Task: Rewrite the lines from the line with "Task: after every" to the line with "-0.069882, 0.948936, 0.098606]]", changing "pose line" to "pose entry" and leaving everything else as it is. Leave the pictures out of your answer.

Extracted material:
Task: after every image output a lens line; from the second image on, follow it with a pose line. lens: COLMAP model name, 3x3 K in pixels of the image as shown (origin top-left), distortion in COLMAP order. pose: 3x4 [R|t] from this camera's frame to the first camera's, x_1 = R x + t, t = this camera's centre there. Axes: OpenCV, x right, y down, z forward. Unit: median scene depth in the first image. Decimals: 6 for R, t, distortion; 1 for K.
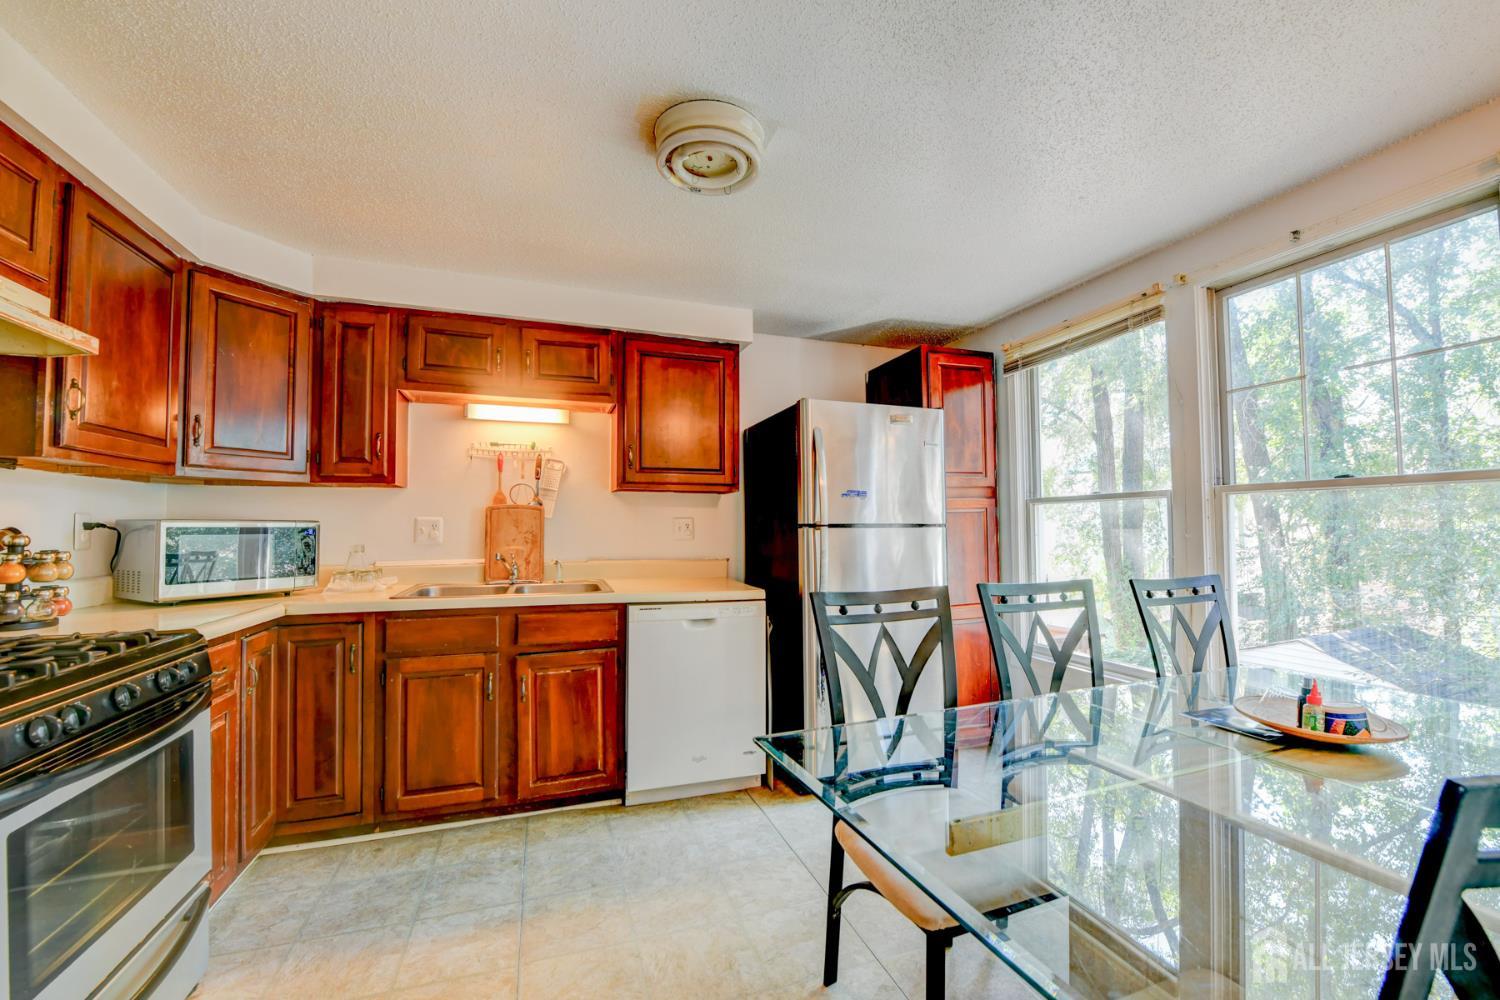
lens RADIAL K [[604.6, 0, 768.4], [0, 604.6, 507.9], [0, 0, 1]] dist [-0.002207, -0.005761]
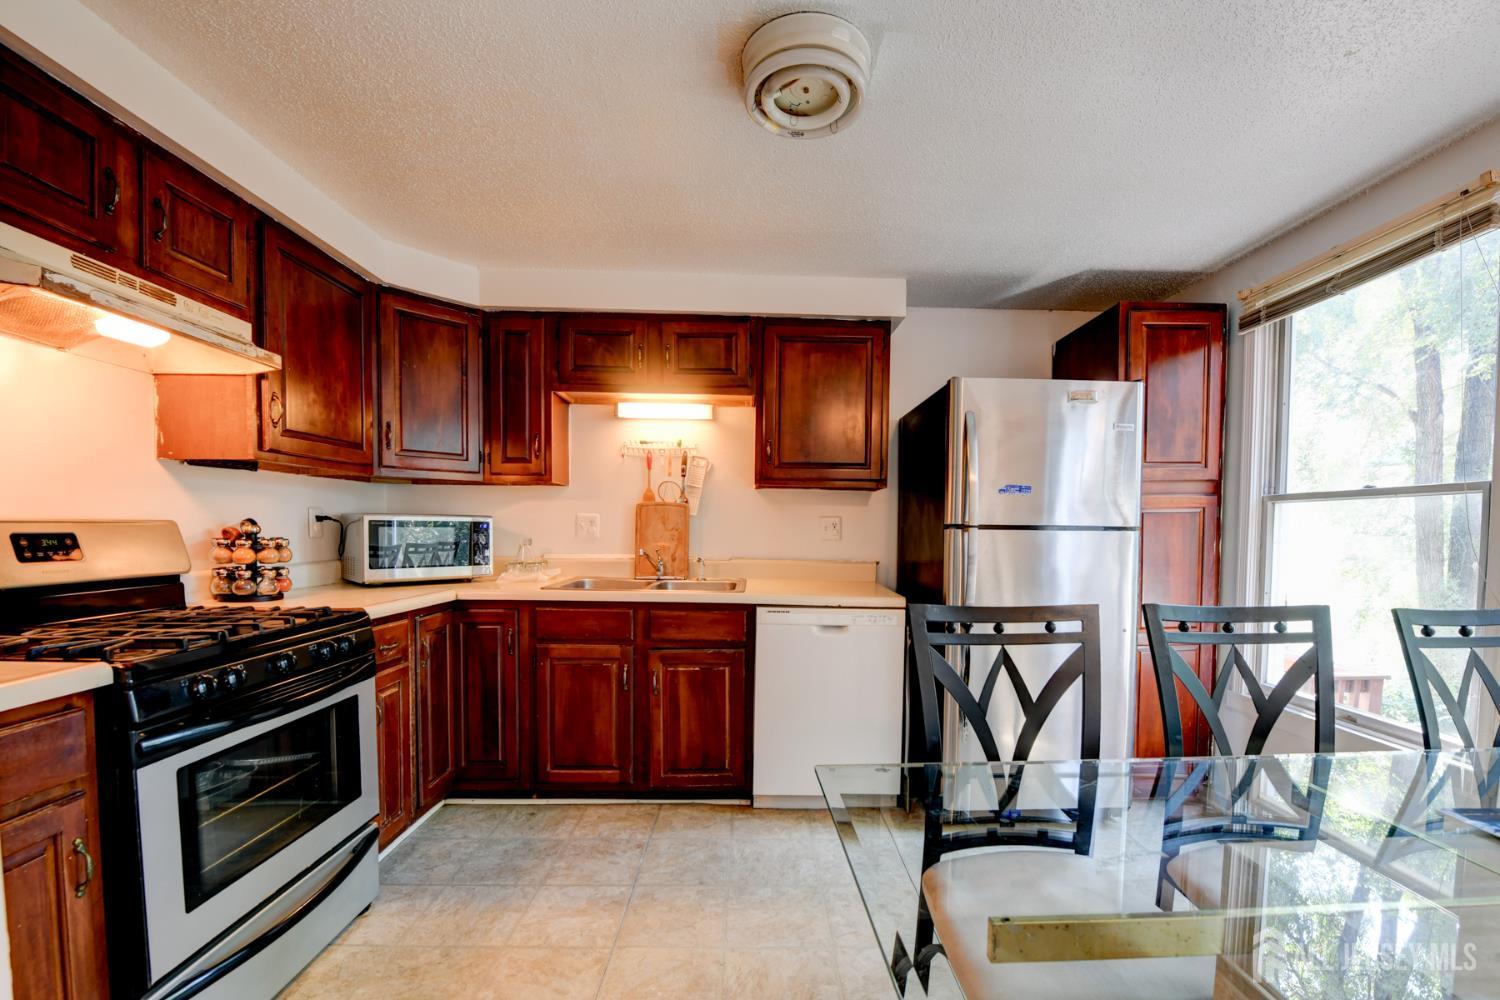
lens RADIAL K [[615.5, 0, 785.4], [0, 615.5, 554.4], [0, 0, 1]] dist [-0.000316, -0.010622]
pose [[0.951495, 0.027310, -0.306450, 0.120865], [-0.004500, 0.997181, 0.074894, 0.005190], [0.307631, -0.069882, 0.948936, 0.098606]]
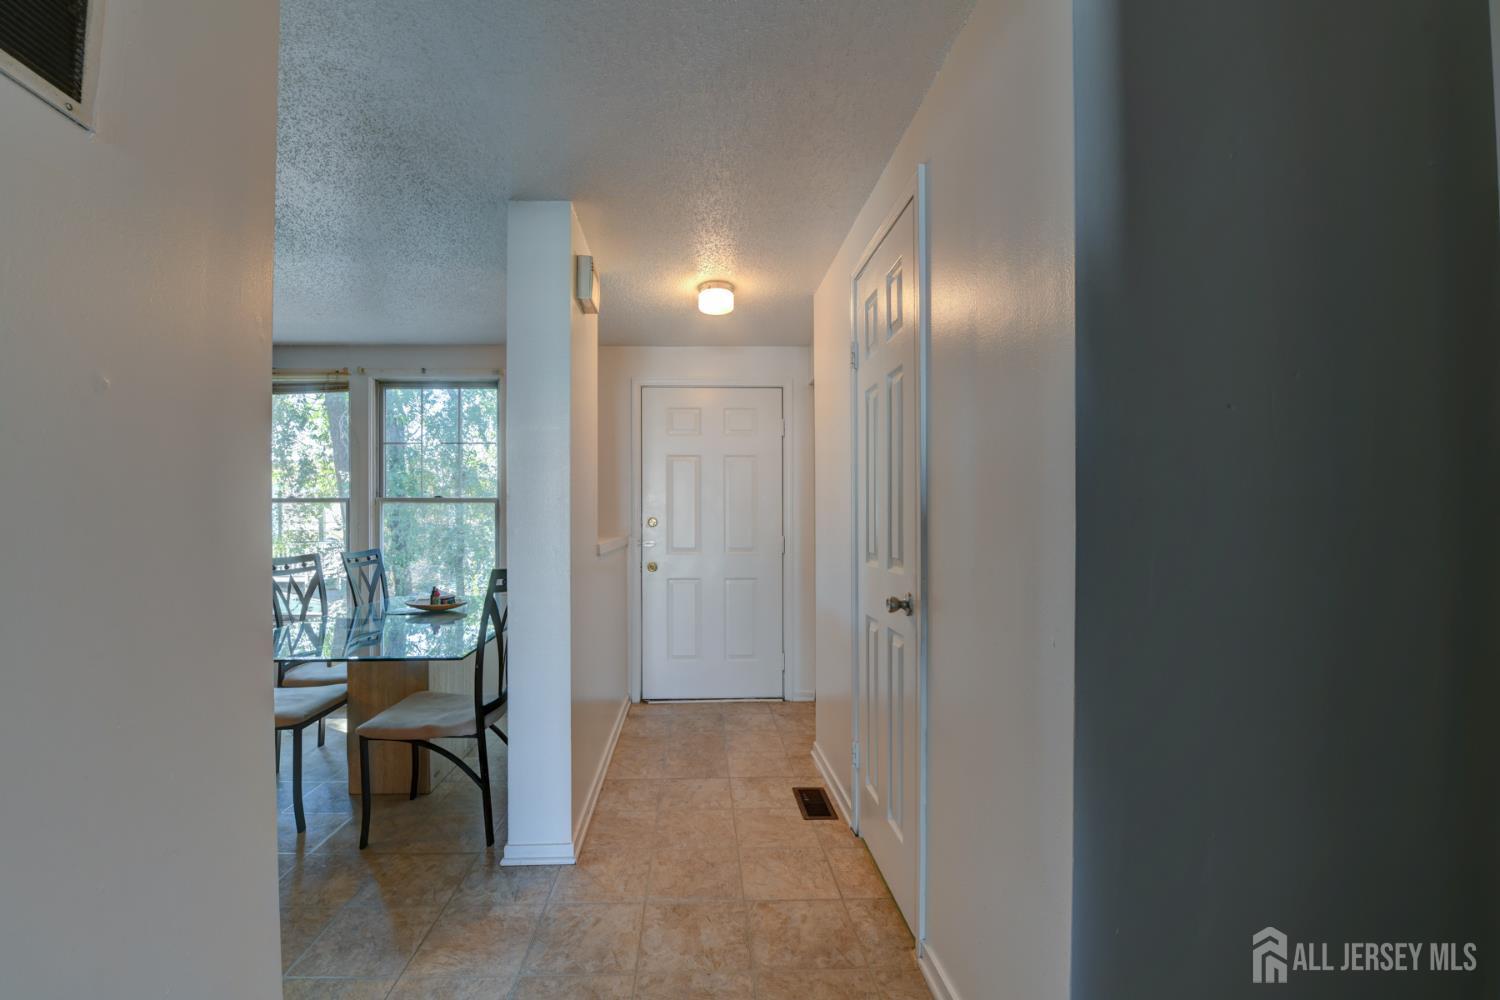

* * *

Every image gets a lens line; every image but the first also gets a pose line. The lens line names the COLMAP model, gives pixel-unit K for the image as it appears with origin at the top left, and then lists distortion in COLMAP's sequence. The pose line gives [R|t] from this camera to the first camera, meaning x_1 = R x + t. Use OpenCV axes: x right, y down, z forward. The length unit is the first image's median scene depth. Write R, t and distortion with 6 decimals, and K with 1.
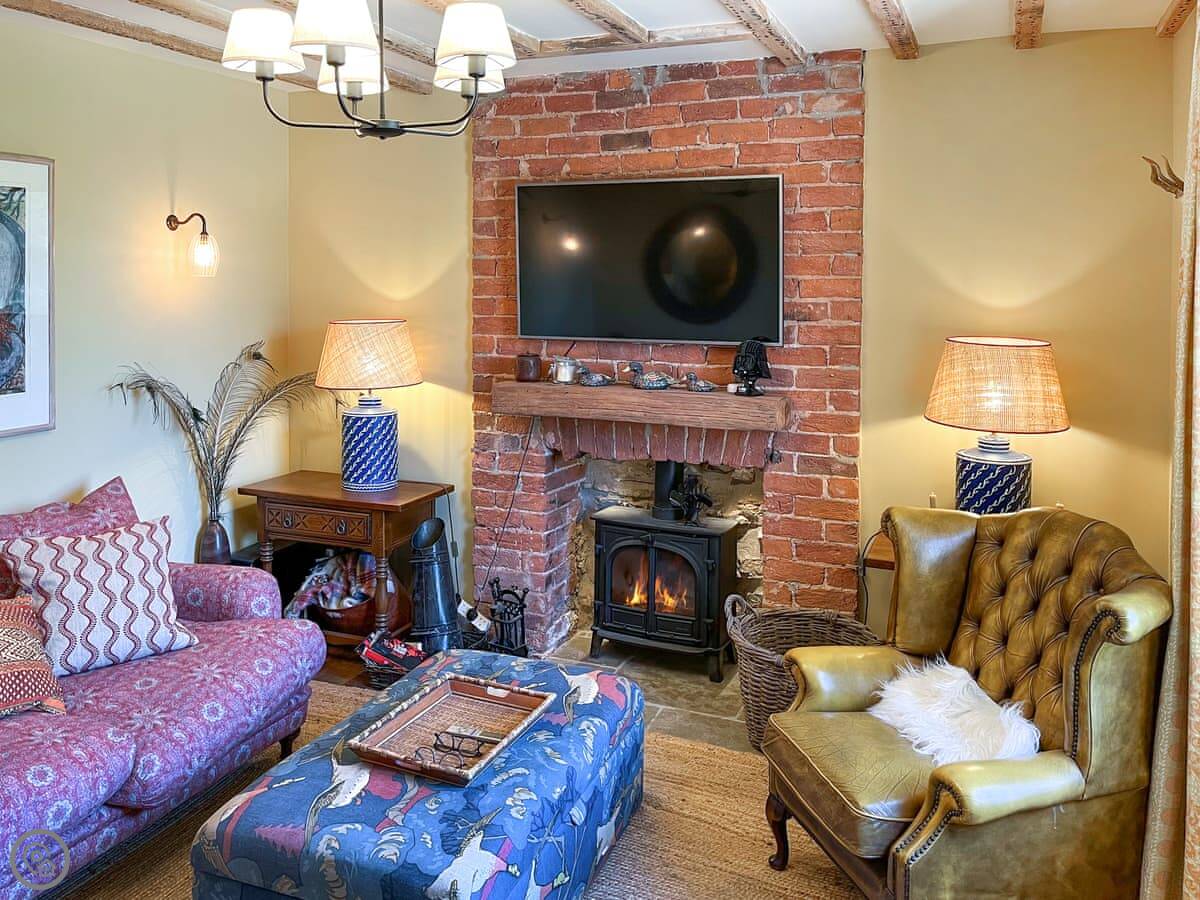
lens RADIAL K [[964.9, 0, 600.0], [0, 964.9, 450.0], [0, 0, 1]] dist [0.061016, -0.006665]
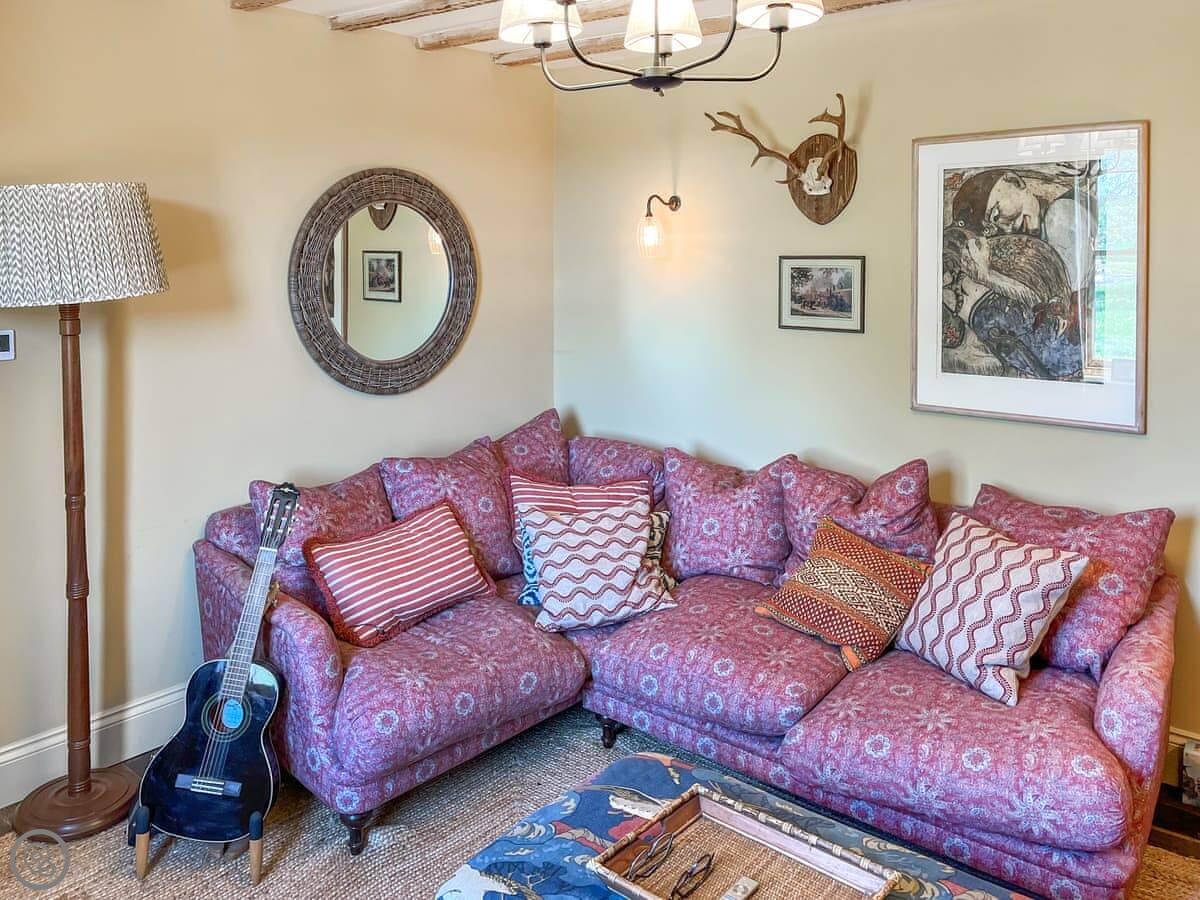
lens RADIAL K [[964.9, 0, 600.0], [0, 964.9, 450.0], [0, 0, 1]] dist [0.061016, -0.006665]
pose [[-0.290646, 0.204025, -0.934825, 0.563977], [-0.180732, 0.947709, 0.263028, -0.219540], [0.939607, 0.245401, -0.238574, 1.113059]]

...

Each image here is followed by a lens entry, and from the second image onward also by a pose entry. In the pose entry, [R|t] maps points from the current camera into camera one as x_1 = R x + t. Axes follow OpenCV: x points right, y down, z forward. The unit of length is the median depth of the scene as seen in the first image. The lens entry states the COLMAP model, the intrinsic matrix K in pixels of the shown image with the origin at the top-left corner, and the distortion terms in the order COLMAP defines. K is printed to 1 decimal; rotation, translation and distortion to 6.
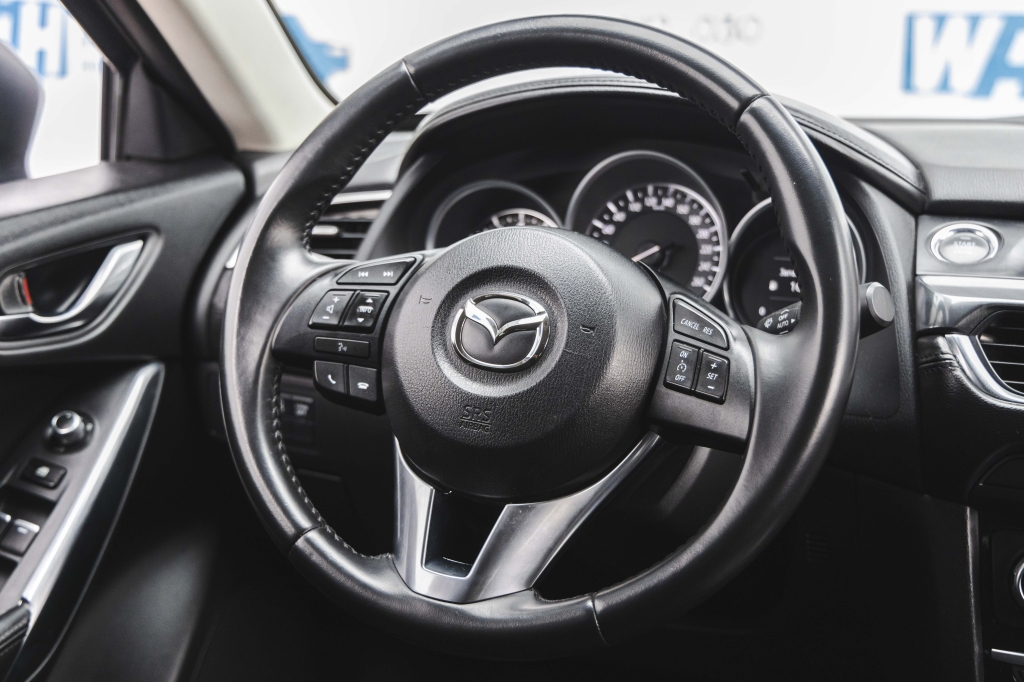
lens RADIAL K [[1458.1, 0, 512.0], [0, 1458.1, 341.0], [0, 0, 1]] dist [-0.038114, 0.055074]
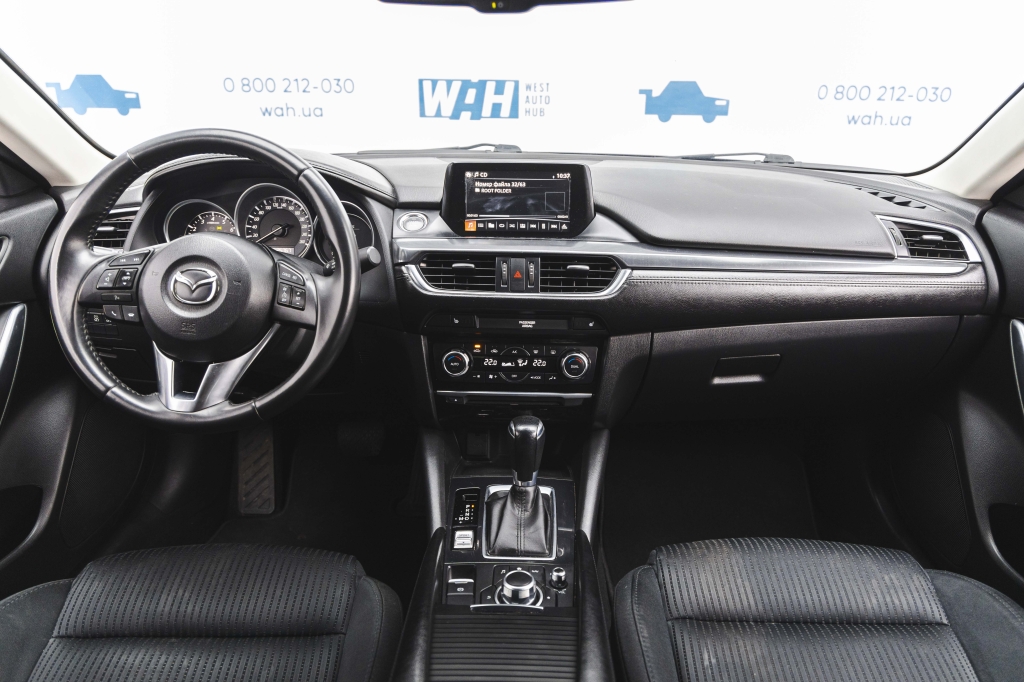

Task response:
Task: after every image output a lens line; from the second image on, follow it with a pose entry. lens: COLMAP model name, 3x3 K in pixels of the image as shown (origin top-left), distortion in COLMAP order. pose: 3x4 [R|t] from this camera's frame to the first camera's, x_1 = R x + t, t = this camera's centre there. Axes: OpenCV, x right, y down, z forward. Unit: median scene depth in the first image. Decimals: 6 for R, t, distortion; 1 for K.
lens RADIAL K [[604.6, 0, 768.4], [0, 604.6, 507.9], [0, 0, 1]] dist [-0.002207, -0.005761]
lens RADIAL K [[615.5, 0, 785.4], [0, 615.5, 554.4], [0, 0, 1]] dist [-0.000316, -0.010622]
pose [[0.951495, 0.027310, -0.306450, 0.120865], [-0.004500, 0.997181, 0.074894, 0.005190], [0.307631, -0.069882, 0.948936, 0.098606]]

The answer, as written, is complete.